→ **Exercise description**:
Output a verbatim copy of the data, cut off after the line that contains "もちろんお洋服にも👗おカバンにも👜".

Extracted page text data
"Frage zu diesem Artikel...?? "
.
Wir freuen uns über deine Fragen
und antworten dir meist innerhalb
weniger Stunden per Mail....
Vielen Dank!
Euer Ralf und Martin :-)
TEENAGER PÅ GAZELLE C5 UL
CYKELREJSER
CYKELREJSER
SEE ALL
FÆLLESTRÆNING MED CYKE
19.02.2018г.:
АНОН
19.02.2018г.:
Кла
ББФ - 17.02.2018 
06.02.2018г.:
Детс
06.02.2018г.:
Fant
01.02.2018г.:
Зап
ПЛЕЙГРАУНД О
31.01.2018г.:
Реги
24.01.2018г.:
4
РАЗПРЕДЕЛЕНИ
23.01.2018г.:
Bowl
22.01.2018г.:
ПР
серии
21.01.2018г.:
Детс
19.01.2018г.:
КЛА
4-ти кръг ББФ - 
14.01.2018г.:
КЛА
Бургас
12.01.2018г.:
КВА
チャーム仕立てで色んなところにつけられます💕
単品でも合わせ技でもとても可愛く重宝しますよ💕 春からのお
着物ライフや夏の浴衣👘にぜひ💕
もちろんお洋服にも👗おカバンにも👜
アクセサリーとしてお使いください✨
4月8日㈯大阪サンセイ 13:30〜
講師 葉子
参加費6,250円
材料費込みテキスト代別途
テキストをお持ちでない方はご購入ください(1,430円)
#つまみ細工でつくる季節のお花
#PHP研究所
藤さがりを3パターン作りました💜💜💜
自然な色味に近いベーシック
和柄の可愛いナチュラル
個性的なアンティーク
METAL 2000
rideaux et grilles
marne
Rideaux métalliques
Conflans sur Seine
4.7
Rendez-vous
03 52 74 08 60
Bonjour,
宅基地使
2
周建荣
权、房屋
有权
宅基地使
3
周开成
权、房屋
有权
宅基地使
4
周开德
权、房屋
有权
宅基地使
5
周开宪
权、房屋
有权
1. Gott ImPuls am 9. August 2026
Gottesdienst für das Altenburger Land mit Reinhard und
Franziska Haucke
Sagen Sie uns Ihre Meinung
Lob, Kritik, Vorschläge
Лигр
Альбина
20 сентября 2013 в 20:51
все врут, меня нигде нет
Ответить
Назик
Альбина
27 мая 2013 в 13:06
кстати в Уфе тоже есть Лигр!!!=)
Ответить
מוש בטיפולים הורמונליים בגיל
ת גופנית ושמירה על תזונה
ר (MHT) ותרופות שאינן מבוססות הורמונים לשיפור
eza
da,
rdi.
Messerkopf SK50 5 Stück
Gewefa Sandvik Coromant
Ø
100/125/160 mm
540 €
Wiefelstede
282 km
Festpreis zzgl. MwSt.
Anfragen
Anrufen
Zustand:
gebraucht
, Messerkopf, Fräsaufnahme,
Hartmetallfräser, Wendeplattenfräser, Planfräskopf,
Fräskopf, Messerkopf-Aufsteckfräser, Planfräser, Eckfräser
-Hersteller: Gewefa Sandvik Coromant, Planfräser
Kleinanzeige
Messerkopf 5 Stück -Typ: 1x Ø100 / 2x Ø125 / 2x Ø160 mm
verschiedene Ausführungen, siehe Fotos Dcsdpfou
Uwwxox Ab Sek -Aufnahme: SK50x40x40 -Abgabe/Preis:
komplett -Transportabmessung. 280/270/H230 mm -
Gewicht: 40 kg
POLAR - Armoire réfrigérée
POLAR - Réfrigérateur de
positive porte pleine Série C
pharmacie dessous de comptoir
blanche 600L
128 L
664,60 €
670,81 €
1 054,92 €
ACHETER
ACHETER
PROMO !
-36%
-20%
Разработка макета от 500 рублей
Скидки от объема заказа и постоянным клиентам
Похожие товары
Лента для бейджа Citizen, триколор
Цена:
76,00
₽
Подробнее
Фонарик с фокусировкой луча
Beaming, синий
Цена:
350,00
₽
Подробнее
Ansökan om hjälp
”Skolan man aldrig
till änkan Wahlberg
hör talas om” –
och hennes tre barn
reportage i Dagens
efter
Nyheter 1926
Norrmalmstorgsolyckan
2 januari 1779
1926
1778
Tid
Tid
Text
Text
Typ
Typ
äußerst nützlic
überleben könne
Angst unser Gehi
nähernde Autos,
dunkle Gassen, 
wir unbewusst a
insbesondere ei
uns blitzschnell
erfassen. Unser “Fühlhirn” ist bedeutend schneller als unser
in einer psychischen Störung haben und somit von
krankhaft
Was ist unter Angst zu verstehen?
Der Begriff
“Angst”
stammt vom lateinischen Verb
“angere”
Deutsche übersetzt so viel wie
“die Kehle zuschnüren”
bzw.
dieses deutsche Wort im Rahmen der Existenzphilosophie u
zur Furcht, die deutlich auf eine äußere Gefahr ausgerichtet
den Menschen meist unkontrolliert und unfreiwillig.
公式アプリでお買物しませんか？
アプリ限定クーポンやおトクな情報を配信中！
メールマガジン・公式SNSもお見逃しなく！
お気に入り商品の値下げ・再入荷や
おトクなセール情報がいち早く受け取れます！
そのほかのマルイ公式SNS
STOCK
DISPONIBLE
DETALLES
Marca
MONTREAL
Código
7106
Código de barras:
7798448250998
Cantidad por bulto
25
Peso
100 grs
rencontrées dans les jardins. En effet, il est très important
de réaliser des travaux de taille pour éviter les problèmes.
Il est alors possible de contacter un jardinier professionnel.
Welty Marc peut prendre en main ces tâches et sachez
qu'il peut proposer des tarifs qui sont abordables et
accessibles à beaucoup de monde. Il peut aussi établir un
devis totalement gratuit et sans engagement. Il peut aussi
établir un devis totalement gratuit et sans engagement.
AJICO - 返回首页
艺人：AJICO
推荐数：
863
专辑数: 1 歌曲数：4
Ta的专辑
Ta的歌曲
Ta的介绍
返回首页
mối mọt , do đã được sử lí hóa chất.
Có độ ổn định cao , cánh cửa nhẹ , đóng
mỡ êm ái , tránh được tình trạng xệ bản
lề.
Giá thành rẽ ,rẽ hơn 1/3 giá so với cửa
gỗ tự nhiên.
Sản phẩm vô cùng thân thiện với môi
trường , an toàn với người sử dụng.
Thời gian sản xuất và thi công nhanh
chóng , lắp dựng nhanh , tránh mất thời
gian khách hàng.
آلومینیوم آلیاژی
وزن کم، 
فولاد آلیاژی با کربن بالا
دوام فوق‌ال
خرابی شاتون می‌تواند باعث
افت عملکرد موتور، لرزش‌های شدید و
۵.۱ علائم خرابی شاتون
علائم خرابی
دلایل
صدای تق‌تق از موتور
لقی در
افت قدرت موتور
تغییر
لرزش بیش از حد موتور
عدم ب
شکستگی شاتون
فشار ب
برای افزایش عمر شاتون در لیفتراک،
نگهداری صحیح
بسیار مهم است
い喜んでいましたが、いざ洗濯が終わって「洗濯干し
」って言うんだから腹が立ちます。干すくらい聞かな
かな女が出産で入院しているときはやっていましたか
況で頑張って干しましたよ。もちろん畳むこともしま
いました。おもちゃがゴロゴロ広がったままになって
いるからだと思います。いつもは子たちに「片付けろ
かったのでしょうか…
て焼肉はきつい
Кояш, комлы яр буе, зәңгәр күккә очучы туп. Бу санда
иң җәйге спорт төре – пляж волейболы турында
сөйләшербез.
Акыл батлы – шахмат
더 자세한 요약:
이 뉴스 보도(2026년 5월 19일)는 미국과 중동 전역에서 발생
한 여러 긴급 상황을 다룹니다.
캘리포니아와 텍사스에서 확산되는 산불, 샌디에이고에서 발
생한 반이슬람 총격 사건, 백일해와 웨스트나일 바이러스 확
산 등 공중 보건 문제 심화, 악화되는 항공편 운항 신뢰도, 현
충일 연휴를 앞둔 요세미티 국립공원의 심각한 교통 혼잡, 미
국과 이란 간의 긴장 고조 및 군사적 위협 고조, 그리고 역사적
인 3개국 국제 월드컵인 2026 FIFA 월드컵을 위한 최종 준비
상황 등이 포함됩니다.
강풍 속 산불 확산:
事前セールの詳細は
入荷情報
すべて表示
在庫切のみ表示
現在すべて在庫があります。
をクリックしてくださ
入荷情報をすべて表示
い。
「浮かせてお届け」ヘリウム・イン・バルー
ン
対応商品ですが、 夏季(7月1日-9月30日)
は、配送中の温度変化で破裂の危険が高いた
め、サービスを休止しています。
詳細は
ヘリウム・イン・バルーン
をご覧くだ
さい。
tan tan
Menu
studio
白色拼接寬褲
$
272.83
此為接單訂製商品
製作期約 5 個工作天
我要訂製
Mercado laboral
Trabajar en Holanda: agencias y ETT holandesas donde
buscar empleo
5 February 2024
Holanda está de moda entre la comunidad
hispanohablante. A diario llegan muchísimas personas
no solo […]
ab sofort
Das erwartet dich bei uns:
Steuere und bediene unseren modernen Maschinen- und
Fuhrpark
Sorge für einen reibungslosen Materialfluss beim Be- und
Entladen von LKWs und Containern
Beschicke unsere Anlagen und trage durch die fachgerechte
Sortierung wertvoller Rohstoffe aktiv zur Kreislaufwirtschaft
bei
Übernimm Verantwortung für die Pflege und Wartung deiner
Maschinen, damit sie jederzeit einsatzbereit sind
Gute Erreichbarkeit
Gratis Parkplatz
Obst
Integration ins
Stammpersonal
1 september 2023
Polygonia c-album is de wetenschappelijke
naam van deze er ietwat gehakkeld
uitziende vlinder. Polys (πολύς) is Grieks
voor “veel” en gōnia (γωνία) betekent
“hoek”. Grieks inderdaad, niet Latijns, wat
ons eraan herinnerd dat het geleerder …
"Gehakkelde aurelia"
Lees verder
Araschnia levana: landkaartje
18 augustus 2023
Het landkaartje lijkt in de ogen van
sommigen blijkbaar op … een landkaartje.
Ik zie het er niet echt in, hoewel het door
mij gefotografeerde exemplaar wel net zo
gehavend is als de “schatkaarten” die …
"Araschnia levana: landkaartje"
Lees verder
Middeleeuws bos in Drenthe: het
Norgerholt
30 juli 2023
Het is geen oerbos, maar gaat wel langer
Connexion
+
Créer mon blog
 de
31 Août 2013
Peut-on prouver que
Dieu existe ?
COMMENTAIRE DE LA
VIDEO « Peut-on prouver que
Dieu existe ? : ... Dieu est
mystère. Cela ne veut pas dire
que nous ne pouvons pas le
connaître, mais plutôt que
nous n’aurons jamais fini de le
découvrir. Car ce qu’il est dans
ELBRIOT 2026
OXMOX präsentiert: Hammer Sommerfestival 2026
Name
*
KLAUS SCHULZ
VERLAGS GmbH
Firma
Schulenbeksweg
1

→ **Response for this exercise**:
"Frage zu diesem Artikel...?? "
.
Wir freuen uns über deine Fragen
und antworten dir meist innerhalb
weniger Stunden per Mail....
Vielen Dank!
Euer Ralf und Martin :-)
TEENAGER PÅ GAZELLE C5 UL
CYKELREJSER
CYKELREJSER
SEE ALL
FÆLLESTRÆNING MED CYKE
19.02.2018г.:
АНОН
19.02.2018г.:
Кла
ББФ - 17.02.2018 
06.02.2018г.:
Детс
06.02.2018г.:
Fant
01.02.2018г.:
Зап
ПЛЕЙГРАУНД О
31.01.2018г.:
Реги
24.01.2018г.:
4
РАЗПРЕДЕЛЕНИ
23.01.2018г.:
Bowl
22.01.2018г.:
ПР
серии
21.01.2018г.:
Детс
19.01.2018г.:
КЛА
4-ти кръг ББФ - 
14.01.2018г.:
КЛА
Бургас
12.01.2018г.:
КВА
チャーム仕立てで色んなところにつけられます💕
単品でも合わせ技でもとても可愛く重宝しますよ💕 春からのお
着物ライフや夏の浴衣👘にぜひ💕
もちろんお洋服にも👗おカバンにも👜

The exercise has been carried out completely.